The iguana makes several attempts to climb onto the kayak without success. Despite Steve’s encouraging words, the iguana can’t seem to find its footing; it slips off each time. As a result, the fisherman intercedes to lend his new friend a hand.
Steve reaches over to the kayak oar next to him, then lowers it into the water as a platform. Seeing safety in reach, the iguana immediately clambers onto the paddle. Steve consequently lifts it onto the boat, where it takes a perch on the outrigger piping.
Although Steve tries to convince the iguana to move to the back of the kayak, the lizard seems tired from its swim. “You’re probably going to be more comfortable on the back over here,” Steve points out. “Or do you just want a breather and keep swimming to Cuba?”
Once the iguana has a break, Steve tells it they need to move before darkness descends. With that, he nudges the iguana back onto the paddle so he can transport it to the kayak’s rear. When the lizard is comfortable, it’s time for the return journey.
“Get seatbelted in,” Steve warns, “because we’re going to go flying. Don’t panic and jump off; I’ll leave you.” As the kayak speeds along the water, Steve’s new pal looks quite happy watching the waves go by until it sees some mangroves nearby.
“All right, we’re almost home, any of this look familiar to you?” Steve calls back to the lizard. And, as if in answer, the iguana turns towards to mangroves and leaps off. The fisherman’s delighted when his friend reaches the safety of the trees and stops to say goodbye.
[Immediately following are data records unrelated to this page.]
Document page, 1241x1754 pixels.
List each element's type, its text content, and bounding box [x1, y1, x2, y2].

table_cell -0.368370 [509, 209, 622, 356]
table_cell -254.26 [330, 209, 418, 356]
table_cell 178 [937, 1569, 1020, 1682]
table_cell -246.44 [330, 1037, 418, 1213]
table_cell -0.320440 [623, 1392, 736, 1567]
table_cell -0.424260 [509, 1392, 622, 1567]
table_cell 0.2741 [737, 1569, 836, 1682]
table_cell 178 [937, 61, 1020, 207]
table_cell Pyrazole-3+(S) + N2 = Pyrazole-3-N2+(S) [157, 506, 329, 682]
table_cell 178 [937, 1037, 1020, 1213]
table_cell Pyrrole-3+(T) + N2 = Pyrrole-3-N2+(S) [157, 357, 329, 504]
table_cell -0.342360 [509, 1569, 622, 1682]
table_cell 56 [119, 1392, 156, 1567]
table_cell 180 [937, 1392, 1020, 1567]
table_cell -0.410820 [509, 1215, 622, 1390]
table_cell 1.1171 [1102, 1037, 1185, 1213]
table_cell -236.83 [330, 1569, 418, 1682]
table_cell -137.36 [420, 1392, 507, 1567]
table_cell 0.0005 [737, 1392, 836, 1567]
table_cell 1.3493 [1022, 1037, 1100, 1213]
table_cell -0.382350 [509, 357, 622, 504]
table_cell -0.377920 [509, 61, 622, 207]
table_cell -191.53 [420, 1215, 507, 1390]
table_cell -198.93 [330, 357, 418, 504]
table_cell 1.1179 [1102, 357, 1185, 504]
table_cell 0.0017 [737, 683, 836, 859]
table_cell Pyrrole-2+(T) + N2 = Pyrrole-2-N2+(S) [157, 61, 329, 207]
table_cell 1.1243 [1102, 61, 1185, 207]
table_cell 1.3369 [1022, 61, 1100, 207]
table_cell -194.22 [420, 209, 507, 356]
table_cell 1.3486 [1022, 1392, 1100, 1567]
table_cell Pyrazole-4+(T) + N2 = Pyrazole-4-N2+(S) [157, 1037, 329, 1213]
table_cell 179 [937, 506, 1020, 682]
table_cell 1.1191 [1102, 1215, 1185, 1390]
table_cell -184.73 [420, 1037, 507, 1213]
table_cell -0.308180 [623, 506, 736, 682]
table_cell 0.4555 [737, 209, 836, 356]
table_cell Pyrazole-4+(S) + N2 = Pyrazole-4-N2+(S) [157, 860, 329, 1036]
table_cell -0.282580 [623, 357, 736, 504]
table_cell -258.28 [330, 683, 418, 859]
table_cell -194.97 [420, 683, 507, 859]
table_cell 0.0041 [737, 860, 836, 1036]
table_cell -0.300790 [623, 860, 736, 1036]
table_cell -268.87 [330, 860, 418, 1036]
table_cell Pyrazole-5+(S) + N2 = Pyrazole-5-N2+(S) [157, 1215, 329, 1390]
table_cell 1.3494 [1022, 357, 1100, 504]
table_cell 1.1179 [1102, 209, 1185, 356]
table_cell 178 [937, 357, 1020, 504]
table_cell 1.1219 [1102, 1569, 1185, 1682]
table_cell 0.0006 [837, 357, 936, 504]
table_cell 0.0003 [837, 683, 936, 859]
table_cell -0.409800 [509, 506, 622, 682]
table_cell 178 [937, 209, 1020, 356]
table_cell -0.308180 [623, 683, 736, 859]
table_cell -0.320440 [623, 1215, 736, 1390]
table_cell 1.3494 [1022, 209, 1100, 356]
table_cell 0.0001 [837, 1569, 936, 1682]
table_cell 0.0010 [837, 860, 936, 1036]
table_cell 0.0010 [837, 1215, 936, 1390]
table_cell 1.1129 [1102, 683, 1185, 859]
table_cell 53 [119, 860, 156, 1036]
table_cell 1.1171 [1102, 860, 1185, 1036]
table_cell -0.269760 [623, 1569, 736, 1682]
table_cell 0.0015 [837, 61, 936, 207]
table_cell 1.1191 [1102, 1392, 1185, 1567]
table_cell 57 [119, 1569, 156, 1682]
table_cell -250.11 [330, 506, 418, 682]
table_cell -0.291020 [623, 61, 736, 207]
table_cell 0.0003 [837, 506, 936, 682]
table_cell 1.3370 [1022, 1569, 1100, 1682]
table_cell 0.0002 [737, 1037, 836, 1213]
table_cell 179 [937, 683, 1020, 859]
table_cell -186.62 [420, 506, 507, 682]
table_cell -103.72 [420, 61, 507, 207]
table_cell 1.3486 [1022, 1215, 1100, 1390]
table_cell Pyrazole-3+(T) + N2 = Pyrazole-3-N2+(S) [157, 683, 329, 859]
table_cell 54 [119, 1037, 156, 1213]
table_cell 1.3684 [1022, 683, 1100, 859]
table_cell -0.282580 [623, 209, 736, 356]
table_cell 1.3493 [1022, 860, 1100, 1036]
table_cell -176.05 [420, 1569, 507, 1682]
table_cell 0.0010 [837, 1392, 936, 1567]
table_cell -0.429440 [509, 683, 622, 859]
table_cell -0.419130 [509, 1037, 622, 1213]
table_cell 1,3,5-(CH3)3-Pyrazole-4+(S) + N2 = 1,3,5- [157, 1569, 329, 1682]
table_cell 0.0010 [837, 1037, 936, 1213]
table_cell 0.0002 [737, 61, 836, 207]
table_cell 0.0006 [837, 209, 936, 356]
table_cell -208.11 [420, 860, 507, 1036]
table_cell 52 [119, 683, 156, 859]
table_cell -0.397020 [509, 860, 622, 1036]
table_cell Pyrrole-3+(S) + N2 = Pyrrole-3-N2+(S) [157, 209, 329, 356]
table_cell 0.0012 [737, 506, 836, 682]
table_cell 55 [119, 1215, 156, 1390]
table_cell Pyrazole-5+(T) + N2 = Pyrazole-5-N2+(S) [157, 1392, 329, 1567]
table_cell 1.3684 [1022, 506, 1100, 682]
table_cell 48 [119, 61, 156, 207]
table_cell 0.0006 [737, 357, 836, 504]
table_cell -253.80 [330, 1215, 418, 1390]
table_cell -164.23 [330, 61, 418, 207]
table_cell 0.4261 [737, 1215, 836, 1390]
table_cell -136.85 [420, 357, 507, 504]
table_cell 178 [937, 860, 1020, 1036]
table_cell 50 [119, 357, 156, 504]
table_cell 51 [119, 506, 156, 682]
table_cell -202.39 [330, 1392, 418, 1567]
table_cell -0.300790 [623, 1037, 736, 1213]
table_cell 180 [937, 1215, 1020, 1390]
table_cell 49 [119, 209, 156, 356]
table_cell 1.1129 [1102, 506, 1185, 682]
“Alright buddy, nice meeting you,” Steve tells the lizard now clinging to the branches. “Rest up for a while, be safe. Goodbye!” With his good deed for the day done, the fisherman continues on with his journey. But why was the lizard at sea?
“I have seen plenty swimming around the islands, but never one that far out,” Steve said. “Most likely, because of the king tides that are occurring, it got caught in one of the swift outgoing tides and got pushed out to sea.” The iguana was quite far out too.
“I was just inside the reef so it was close to four miles from land,” the fisherman explained. But he believes he saved the iguana’s life. “Most likely, it would have died out there, as the current that far out would most likely push it east with very little chance of coming back inshore.”
“But you never know,” Steve concluded. “It could be its normal daily swim back and forth between Cuba and the U.S. Regardless, it was pretty cool to see it trust me enough (versus dying of course) to swim toward the kayak and hop on.”